#### DOCUMENT EXTRACT
Crucially, the test environment is different from the one used for exploration, just like noticing your rental kitchen’s stove behaves oddly compared to your own.
This setup mimics real-world intelligence: learn general principles in one context, apply them flexibly in another.
To bring WorldTest to life, the team built AutumnBench, a collection of 43 grid-world environments coded in a custom language called Autumn. These range from simple logic puzzles to simulations of plant growth, sandcastles, game-like scenarios (including a version of Nim), and multi-agent systems.
Each environment spawns three distinct challenges, totaling 129 tasks designed to probe different facets of world understanding.
Human participants (517 screened individuals recruited via Prolific) and three frontier AI models were put through the same paces.
The results? Humans outperformed all AI models across every task type and nearly every environment.
- Average human score: 0.935 (on a 0–1 scale)
- Best AI model (o3): Significantly lower, with wide gaps in planning and change detection
- Even in environments where AI got lucky, performance was inconsistent and brittle
Why are humans so much better?
Two key behavioral differences emerged:
- Strategic Use of Resets: Humans used the “reset” button far more often, about 12.5% of their actions, suggesting they treated it as a tool for hypothesis testing: “What happens if I start over and try this differently?”
In contrast, AI models used resets in less than 7% of actions, often ignoring them entirely. Claude 4 Sonnet, for example, used resets or no-ops only 2.1% of the time. - Focused Exploration Over Time: Researchers measured how “targeted” agents became by tracking normalized perplexity, a metric of action randomness.
Humans quickly shifted from random poking to purposeful interaction, showing lower perplexity and lower area-under-the-curve (AUC) scores, signs of rapid, effective learning.
AI models, by comparison, remained relatively unfocused throughout.
“Humans treat reset as an experimental tool,” the paper notes. “Reasoning models… fail to recognize that resets and no-ops can be as or more valuable for testing hypotheses.”
########
**WHAT THIS TASK INVOLVES**
Please resume the article above on how humans and AI models performed in AutumnBench, starting after its final sentence.
#### INFORMATION SUPPLIED
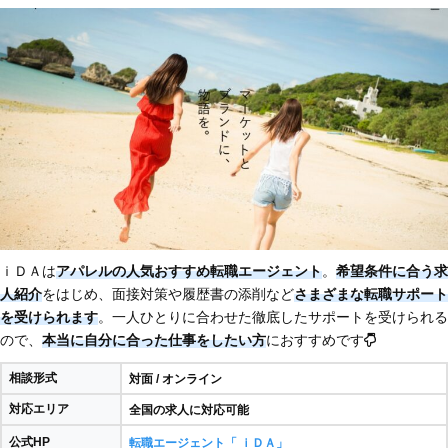
ｉＤＡは
アパレルの人気おすすめ転職エージェント
。
希望条件に合う求
人紹介
をはじめ、面接対策や履歴書の添削など
さまざまな転職サポート
を受けられます
。一人ひとりに合わせた徹底したサポートを受けられる
ので、
本当に自分に合った仕事をしたい方
におすすめです
相談形式
対面 / オンライン
対応エリア
全国の求人に対応可能
公式HP
転職エージェント「 ｉＤＡ」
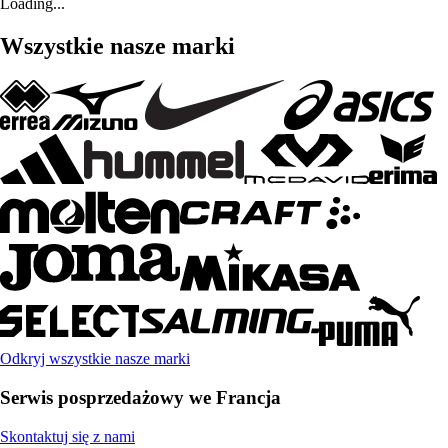
Loading...
Wszystkie nasze marki
Odkryj wszystkie nasze marki
Serwis posprzedażowy we Francja
Skontaktuj się z nami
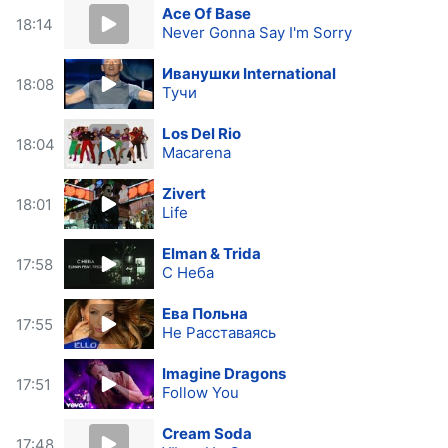
Ace Of Base
18:14
Never Gonna Say I'm Sorry
Иванушки International
18:08
Тучи
Los Del Rio
18:04
Macarena
Zivert
18:01
Life
Elman & Trida
17:58
С Неба
Ева Польна
17:55
Не Расставаясь
Imagine Dragons
17:51
Follow You
Cream Soda
17:48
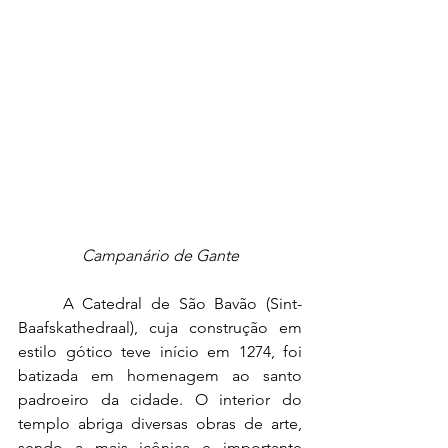
Campanário de Gante
	A Catedral de São Bavão (Sint-
Baafskathedraal), cuja construção em 
estilo gótico teve início em 1274, foi 
batizada em homenagem ao santo 
padroeiro da cidade. O interior do 
templo abriga diversas obras de arte, 
sendo a mais icônica e importante 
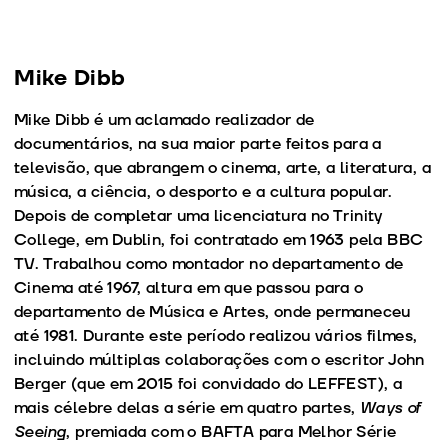
Mike Dibb
Mike Dibb é um aclamado realizador de
documentários, na sua maior parte feitos para a
televisão, que abrangem o cinema, arte, a literatura, a
música, a ciência, o desporto e a cultura popular.
Depois de completar uma licenciatura no Trinity
College, em Dublin, foi contratado em 1963 pela BBC
TV. Trabalhou como montador no departamento de
Cinema até 1967, altura em que passou para o
departamento de Música e Artes, onde permaneceu
até 1981. Durante este período realizou vários filmes,
incluindo múltiplas colaborações com o escritor John
Berger (que em 2015 foi convidado do LEFFEST), a
mais célebre delas a série em quatro partes,
Ways of
Seeing
, premiada com o BAFTA para Melhor Série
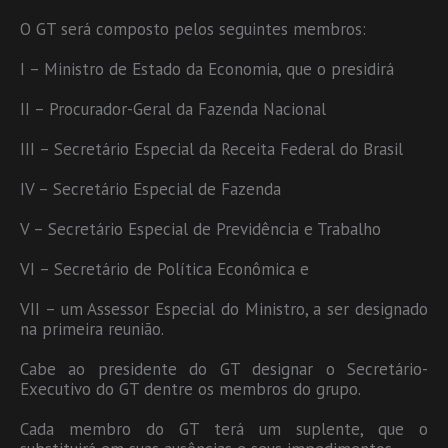
O GT será composto pelos seguintes membros:
I – Ministro de Estado da Economia, que o presidirá
II – Procurador-Geral da Fazenda Nacional
III – Secretário Especial da Receita Federal do Brasil
IV – Secretário Especial de Fazenda
V – Secretário Especial de Previdência e Trabalho
VI – Secretário de Política Econômica e
VII – um Assessor Especial do Ministro, a ser designado
na primeira reunião.
Cabe ao presidente do GT designar o Secretário-
Executivo do GT dentre os membros do grupo.
Cada membro do GT terá um suplente, que o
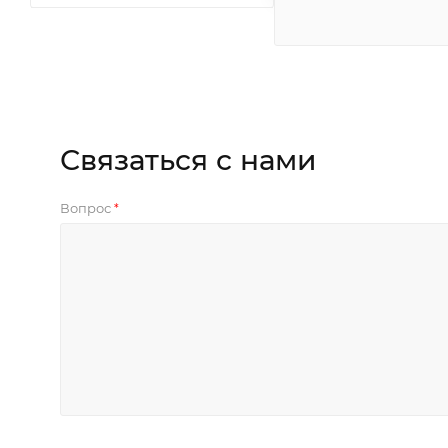
Связаться с нами
Вопрос
*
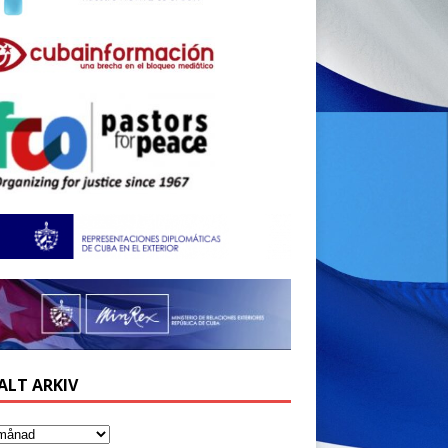
ALT ARKIV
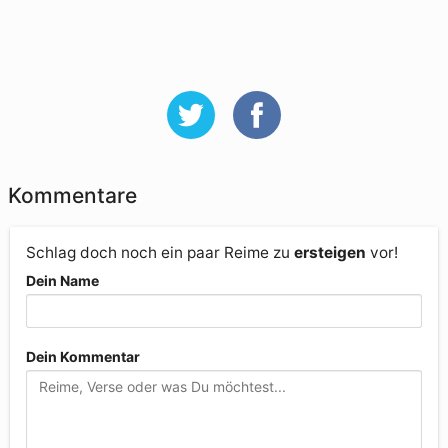
Kommentare
Schlag doch noch ein paar Reime zu
ersteigen
vor!
Dein Name
Dein Kommentar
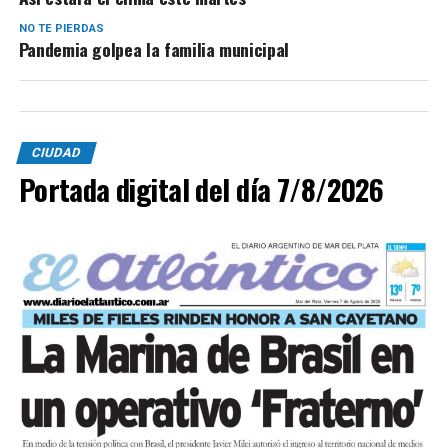
NO TE PIERDAS
Pandemia golpea la familia municipal
CIUDAD
Portada digital del día 7/8/2026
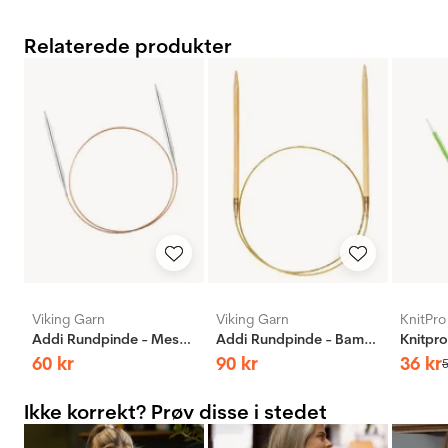
Relaterede produkter
Viking Garn
Viking Garn
KnitPro
Addi Rundpinde - Messing
Addi Rundpinde - Bambus
60
kr
90
kr
36
kr
Ikke korrekt? Prøv disse i stedet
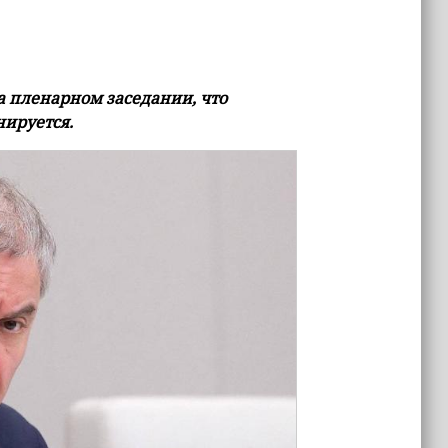
а пленарном заседании, что
нируется.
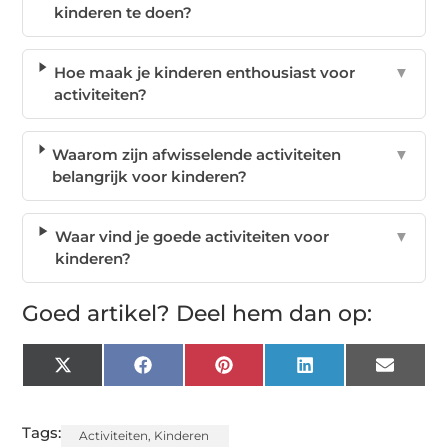
kinderen te doen?
Hoe maak je kinderen enthousiast voor
▼
activiteiten?
Waarom zijn afwisselende activiteiten
▼
belangrijk voor kinderen?
Waar vind je goede activiteiten voor
▼
kinderen?
Goed artikel? Deel hem dan op:
X
Facebook
Pinterest
LinkedIn
Email
(Twitter)
Tags:
Activiteiten
,
Kinderen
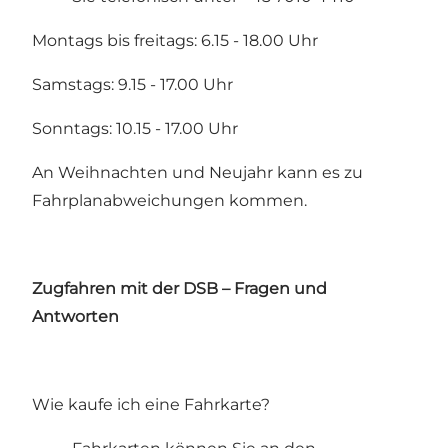
Montags bis freitags: 6.15 - 18.00 Uhr
Samstags: 9.15 - 17.00 Uhr
Sonntags: 10.15 - 17.00 Uhr
An Weihnachten und Neujahr kann es zu
Fahrplanabweichungen kommen.
Zugfahren mit der DSB – Fragen und
Antworten
Wie kaufe ich eine Fahrkarte?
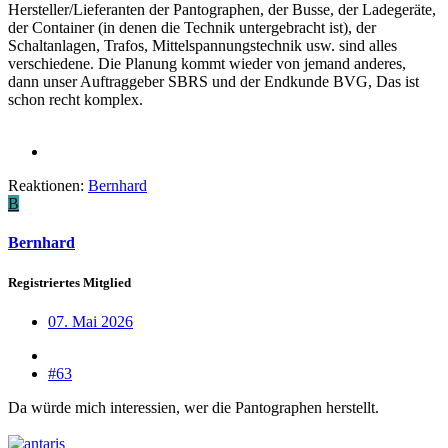
Hersteller/Lieferanten der Pantographen, der Busse, der Ladegeräte,
der Container (in denen die Technik untergebracht ist), der
Schaltanlagen, Trafos, Mittelspannungstechnik usw. sind alles
verschiedene. Die Planung kommt wieder von jemand anderes,
dann unser Auftraggeber SBRS und der Endkunde BVG, Das ist
schon recht komplex.
Reaktionen:
Bernhard
B
Bernhard
Registriertes Mitglied
07. Mai 2026
#63
Da würde mich interessien, wer die Pantographen herstellt.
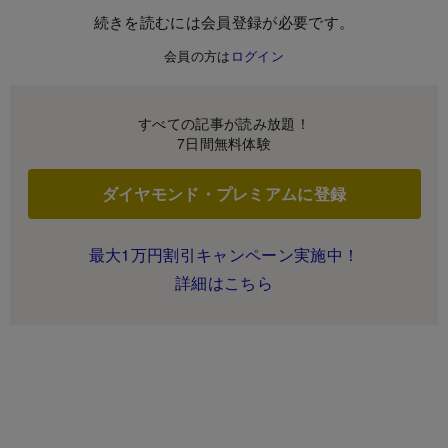
続きを読むには会員登録が必要です。
会員の方は
ログイン
すべての記事が読み放題！
7日間無料体験
ダイヤモンド・プレミアムに登録
最大1万円割引キャンペーン実施中！
詳細はこちら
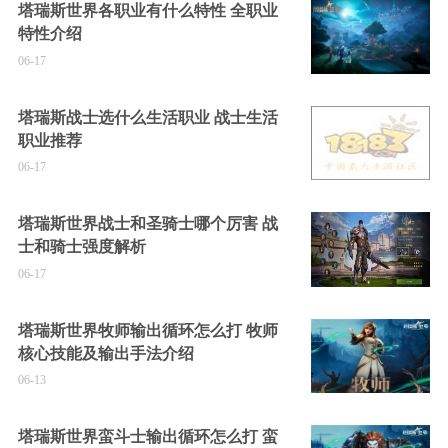
塔瑞斯世界各职业有什么特性 全职业
特性介绍
06-17
塔瑞斯战士选什么生活职业 战士生活
职业推荐
06-17
塔瑞斯世界战士和圣骑士哪个厉害 战
士和骑士强度解析
06-17
塔瑞斯世界牧师输出循环怎么打 牧师
核心技能及输出手法介绍
06-13
塔瑞斯世界蛮斗士输出循环怎么打 蛮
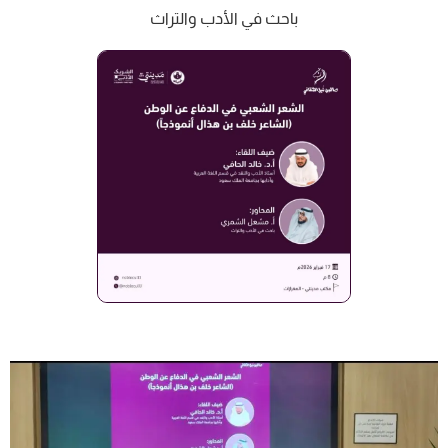
‏باحث في الأدب والتراث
########
**EXPECTED OUTPUT**
Even more telling: AI models often failed to update their beliefs when confronted with contradictory evidence, especially in masked-frame prediction tasks. They clung to initial assumptions, even when observations clearly violated them
Bigger compute ≠ smarter AI
The team also tested whether throwing more computational resources at the problem helped. The answer: sometimes, but not reliably. They identified two sets of environments:
- Set A (25 environments): Performance improved with higher-cost models.
- Set B (18 environments): More resources made no difference—or even worsened performance.
This suggests that current models aren’t just underpowered; they’re missing core reasoning capabilities that scaling alone can’t fix.As the authors put it: “Human-level performance requires advances in metacognitive capabilities: strategic experimental design, better uncertainty quantification, and flexible belief updating.”
WorldTest is a new philosophy for evaluating intelligence. By decoupling exploration from reward, and testing generalization across modified environments, it offers a path toward assessing whether AI truly understands the world, rather than just optimizing for a score.
AutumnBench is publicly available at https://autumn.basis.ai , and the team encourages extensions, like testing tool substitution (“Can a wine bottle replace a rolling pin?”) or analogical reasoning.
For now, though, the message is clear: despite billions invested in AI, the humble human brain remains the gold standard for learning how the world works, one curious experiment at a time.